# [LeetCode] Top Interview 150 Problems Solving # 121 Best Time to Buy and Sell Stock

# **Understanding the Problem**

It is to find the best time to sell the stock with the max profit. A given list indicates the stock prices. Each element is a stock price in time series. For instance, if `prices = [7,1,5,3,6,4]`, the best time to buy the stock is when the price is `1` and the best time to sell it is when the price is `6`, so the profit will be `5`, which is a returned number.

# **Approach**

My idea was to loop it twice with `for` to find the best profit. But I faced the *time limit* error and could not pass with *O(n²)*. I had to make it to *O(n)*.

# **Solution**

Well, my goal was to find the min number and the max difference to find the best profit. So first initialize `min_num` with `float(“inf”)`. The code will start the loop one by one of the prices.

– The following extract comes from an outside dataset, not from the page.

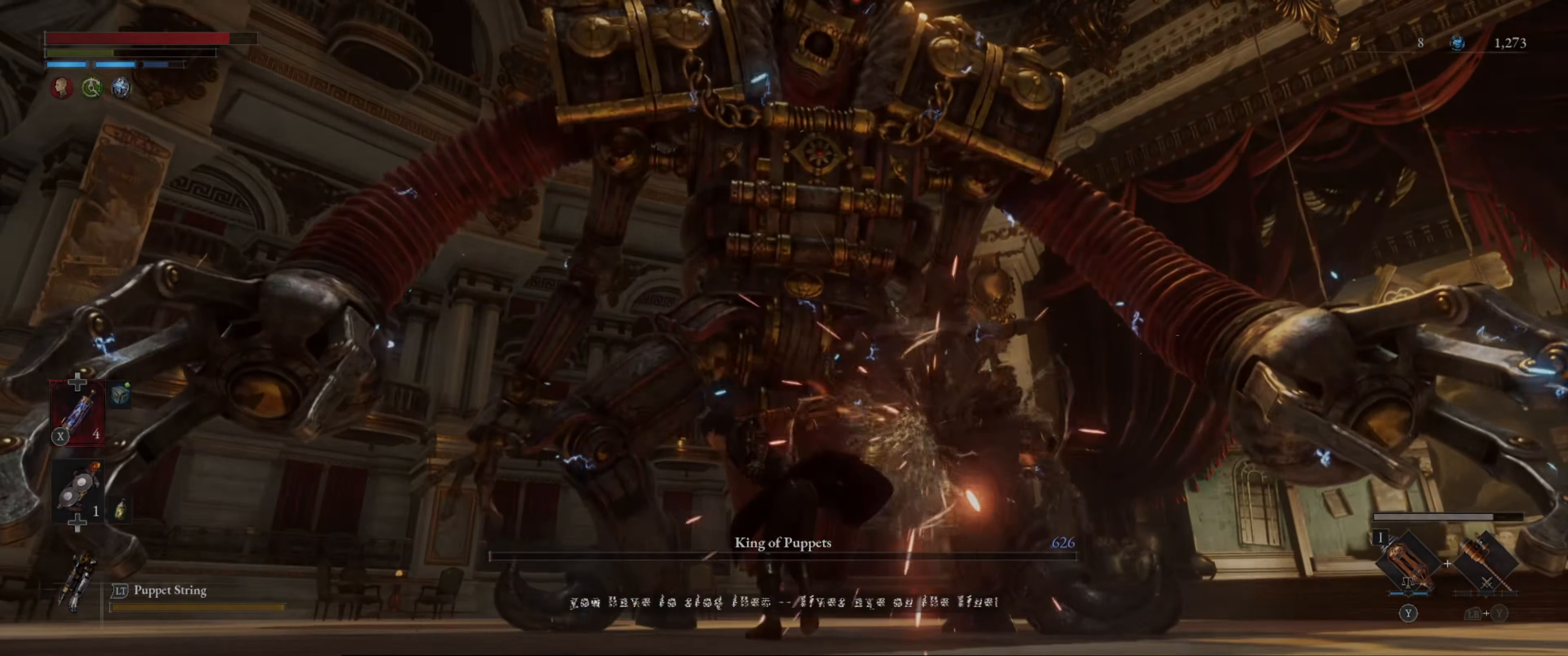
{"buttons": [], "left_stick": "center", "right_stick": "center", "events": [[483, "R2", "up"]]}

If the element `p` is lower than `min_num`, set `p` to `min_num` for subtraction comparison. if `p - min_num` is greater than `max_diff`, which means the profit is greater, set `max_diff` with `p - min_num`.

```python
class Solution:
    def maxProfit(self, prices: List[int]) -> int:
        min_num = float("inf")
        max_diff = 0

        for p in prices:
            if p < min_num:
                min_num = p
            elif p - min_num > max_diff:
                max_diff = p - min_num
        return max_diff
```

# **Reflection**

The code was simple but it took some time for me to solve the problem. I was busy visiting my parents and I was looking for other jobs to move to, which means I could not focus on the problem solving algorithm. Anyways, time efficiency this time again.